Text under study: Begin

NFS hangs (7.3)

Kostik Belousov kostikbel at gmail.com
Thu Nov 18 12:54:27 UTC 2010


On Thu, Nov 18, 2010 at 07:49:41AM -0500, Rick Macklem wrote:
> > I've got a problem on a server farm. Every now and then,
> > some NFS mounts hang. This happens after a few days or
> > after a few weeks. All processes trying to access files
> > from the hanging mount go to state "D" and freeze. The
> > only way to resolve the problem is to reboot the server.
> > 
> > "umount -f" als hangs and does not remove the hanging
> > mount (even though it disappears from the output of the
> > mount(8) command).
> > 
> > Here's one example from an attempt to run df(1) which
> > also hangs:
> > 
> > ps -uww:
> > USER PID %CPU %MEM VSZ RSS TT STAT STARTED TIME COMMAND
> > root 61930 0.0 0.0 5728 1280 p4- D 5:15PM 0:00.01 /bin/df
> > 
> > ps -lww:
> > UID PID PPID CPU PRI NI VSZ RSS MWCHAN STAT TT TIME COMMAND
> > 0 61930 1 0 -4 0 5728 1280 nfs D p4- 0:00.01 /bin/df
> > 
> It would appear that the root vnode for the client mount
> point is locked for some reason. Here are a couple of possible
> explanations:
> 1 - An infrequently executed code path doesn't VOP_UNLOCK()/vput()

Text under study: End
Entries provided: Begin

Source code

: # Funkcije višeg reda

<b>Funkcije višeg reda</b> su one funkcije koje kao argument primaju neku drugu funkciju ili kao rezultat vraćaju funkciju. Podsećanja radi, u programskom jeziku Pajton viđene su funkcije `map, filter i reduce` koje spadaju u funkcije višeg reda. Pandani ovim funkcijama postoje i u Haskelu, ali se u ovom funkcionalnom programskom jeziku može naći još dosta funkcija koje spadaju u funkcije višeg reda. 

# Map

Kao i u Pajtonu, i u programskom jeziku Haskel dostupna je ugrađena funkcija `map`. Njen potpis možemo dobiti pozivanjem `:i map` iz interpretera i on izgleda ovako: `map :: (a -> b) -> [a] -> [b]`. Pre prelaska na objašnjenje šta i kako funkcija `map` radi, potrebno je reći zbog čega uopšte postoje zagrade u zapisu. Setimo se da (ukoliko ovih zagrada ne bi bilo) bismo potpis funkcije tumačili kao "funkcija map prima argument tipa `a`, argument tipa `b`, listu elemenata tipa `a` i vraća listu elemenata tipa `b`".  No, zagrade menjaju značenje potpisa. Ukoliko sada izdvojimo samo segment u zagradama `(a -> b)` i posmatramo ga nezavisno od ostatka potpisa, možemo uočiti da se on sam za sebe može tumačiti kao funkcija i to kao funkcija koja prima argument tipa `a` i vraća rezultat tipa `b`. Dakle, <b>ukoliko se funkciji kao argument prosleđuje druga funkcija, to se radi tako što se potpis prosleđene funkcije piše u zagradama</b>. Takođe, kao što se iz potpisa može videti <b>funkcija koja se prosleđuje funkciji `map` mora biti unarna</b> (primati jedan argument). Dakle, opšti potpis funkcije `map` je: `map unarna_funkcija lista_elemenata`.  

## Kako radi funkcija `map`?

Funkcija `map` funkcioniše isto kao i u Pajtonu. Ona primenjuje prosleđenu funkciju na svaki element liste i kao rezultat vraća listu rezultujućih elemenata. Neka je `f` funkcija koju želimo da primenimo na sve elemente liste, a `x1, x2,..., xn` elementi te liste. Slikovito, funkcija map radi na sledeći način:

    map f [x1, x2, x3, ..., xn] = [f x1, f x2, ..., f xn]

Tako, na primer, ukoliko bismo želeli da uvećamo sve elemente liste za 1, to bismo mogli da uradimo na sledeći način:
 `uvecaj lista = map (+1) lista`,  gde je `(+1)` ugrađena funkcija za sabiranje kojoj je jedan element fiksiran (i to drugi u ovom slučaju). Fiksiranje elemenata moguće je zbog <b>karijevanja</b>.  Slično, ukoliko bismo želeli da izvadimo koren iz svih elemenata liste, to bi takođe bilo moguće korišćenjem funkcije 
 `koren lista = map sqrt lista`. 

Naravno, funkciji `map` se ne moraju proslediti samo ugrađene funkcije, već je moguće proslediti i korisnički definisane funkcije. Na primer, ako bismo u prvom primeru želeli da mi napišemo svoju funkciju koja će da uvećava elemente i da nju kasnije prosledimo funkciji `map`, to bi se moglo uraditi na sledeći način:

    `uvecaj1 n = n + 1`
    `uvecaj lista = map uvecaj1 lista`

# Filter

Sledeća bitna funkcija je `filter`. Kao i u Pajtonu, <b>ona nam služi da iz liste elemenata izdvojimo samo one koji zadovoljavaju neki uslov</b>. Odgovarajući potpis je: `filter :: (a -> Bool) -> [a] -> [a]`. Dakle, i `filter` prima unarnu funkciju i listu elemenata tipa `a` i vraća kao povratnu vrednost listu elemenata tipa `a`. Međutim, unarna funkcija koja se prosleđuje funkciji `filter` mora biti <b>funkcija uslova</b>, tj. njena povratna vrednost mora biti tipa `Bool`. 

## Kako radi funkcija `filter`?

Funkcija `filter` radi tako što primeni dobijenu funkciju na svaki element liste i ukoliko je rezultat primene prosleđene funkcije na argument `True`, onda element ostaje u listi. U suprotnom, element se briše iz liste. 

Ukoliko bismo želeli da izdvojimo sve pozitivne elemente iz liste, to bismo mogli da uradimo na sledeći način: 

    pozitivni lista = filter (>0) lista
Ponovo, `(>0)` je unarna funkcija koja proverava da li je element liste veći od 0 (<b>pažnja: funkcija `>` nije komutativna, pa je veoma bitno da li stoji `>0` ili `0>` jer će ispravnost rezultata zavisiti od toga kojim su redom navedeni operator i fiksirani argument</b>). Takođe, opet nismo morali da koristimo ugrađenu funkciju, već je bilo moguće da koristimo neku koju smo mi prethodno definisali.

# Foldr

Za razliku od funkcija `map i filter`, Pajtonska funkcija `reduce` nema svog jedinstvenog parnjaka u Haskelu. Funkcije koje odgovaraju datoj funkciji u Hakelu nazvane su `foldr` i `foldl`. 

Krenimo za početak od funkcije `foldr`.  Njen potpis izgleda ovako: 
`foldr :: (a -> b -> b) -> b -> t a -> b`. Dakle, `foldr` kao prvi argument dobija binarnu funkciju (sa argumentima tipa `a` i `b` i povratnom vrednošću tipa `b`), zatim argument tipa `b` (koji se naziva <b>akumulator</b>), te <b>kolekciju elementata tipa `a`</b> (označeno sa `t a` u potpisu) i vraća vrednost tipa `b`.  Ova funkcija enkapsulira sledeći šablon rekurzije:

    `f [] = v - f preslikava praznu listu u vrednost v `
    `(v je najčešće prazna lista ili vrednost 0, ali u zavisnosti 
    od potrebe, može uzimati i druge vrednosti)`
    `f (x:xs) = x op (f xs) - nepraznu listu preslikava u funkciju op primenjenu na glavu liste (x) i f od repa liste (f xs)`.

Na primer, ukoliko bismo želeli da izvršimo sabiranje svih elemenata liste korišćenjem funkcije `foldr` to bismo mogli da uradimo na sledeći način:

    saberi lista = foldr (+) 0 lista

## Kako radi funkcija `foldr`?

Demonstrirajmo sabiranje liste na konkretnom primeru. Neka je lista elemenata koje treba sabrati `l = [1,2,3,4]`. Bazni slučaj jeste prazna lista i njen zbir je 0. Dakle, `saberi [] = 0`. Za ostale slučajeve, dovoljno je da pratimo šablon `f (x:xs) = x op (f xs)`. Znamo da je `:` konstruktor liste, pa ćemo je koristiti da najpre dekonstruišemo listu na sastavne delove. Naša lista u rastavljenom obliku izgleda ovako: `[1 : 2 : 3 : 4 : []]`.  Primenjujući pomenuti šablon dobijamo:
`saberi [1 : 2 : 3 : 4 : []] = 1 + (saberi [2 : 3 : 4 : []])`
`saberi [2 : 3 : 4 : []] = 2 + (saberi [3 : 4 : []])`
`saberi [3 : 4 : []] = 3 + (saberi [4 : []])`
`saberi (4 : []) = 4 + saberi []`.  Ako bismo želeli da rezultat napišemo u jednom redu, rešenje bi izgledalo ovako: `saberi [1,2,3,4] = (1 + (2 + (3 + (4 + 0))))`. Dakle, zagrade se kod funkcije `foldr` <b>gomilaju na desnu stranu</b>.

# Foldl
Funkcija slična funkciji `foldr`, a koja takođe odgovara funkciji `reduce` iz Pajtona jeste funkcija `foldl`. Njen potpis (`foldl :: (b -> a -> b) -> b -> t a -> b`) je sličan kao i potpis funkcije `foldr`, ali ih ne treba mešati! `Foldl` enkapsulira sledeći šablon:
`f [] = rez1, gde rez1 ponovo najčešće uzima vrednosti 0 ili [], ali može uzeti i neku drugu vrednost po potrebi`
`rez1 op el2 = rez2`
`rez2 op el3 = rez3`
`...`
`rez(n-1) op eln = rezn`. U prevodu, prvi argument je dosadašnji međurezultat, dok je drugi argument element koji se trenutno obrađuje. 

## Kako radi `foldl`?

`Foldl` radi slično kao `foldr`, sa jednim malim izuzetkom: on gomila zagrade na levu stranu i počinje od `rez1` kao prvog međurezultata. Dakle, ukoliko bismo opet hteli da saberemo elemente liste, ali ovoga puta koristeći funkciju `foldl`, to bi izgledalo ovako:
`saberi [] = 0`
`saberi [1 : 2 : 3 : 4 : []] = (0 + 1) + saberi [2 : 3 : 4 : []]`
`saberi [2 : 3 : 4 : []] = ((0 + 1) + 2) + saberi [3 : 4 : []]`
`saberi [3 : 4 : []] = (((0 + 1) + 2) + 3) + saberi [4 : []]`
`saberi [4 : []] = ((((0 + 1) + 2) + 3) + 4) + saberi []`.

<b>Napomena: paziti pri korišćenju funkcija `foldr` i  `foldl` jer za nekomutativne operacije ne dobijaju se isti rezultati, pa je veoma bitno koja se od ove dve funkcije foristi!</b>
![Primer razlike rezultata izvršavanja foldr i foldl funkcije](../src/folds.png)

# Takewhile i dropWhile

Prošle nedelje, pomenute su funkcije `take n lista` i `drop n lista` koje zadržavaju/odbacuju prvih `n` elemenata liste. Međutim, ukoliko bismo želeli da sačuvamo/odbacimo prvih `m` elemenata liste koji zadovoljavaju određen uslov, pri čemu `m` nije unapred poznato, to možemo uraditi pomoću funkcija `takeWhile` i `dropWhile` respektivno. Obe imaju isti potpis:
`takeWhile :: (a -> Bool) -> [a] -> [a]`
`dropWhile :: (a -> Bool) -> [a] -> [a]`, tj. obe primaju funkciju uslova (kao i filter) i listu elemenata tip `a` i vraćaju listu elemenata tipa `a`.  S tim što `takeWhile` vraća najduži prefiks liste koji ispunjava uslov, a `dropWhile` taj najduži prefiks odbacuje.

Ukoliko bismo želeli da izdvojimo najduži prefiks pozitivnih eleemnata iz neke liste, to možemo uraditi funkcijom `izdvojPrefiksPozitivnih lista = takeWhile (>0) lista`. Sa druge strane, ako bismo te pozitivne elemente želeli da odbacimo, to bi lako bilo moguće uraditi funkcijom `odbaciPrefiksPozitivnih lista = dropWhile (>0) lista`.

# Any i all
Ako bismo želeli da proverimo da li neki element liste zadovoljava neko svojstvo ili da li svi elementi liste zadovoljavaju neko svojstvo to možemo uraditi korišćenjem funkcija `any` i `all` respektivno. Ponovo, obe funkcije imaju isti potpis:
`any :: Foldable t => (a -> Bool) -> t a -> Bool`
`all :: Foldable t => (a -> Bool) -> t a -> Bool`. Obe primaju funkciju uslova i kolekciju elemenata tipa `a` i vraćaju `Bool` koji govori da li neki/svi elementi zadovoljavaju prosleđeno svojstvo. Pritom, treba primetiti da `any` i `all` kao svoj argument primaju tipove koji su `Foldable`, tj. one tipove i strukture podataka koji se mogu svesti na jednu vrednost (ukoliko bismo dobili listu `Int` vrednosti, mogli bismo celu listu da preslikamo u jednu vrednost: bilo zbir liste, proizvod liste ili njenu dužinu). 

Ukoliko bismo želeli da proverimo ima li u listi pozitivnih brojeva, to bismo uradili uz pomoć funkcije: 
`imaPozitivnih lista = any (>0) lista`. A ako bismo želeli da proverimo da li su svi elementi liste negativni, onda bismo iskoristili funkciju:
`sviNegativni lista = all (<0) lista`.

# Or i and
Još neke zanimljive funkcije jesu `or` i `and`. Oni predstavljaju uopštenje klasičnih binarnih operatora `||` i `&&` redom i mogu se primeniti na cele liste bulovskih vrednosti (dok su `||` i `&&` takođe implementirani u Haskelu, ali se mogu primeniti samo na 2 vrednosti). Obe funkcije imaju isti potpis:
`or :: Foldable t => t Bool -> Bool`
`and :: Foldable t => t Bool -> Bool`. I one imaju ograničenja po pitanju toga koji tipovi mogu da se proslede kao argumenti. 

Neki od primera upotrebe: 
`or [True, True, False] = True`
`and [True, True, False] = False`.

Entries provided: End

Questions on the material
1. Write out the part of the NFS hangs thread from "NFS hangs (7.3)" through "reboot the server.".
2. Answer these questions from the NFS hangs thread:
(a) According to the report, what is the only way to resolve the problem?
(b) Into what state do processes go when they try to access files from the hanging mount?
(c) In the ps -lww output, what value appears in the MWCHAN column for process 61930?

Results for the exercise
1.
NFS hangs (7.3)

Kostik Belousov kostikbel at gmail.com
Thu Nov 18 12:54:27 UTC 2010


On Thu, Nov 18, 2010 at 07:49:41AM -0500, Rick Macklem wrote:
> > I've got a problem on a server farm. Every now and then,
> > some NFS mounts hang. This happens after a few days or
> > after a few weeks. All processes trying to access files
> > from the hanging mount go to state "D" and freeze. The
> > only way to resolve the problem is to reboot the server.

2.
(a) Rebooting the server.
(b) State "D".
(c) nfs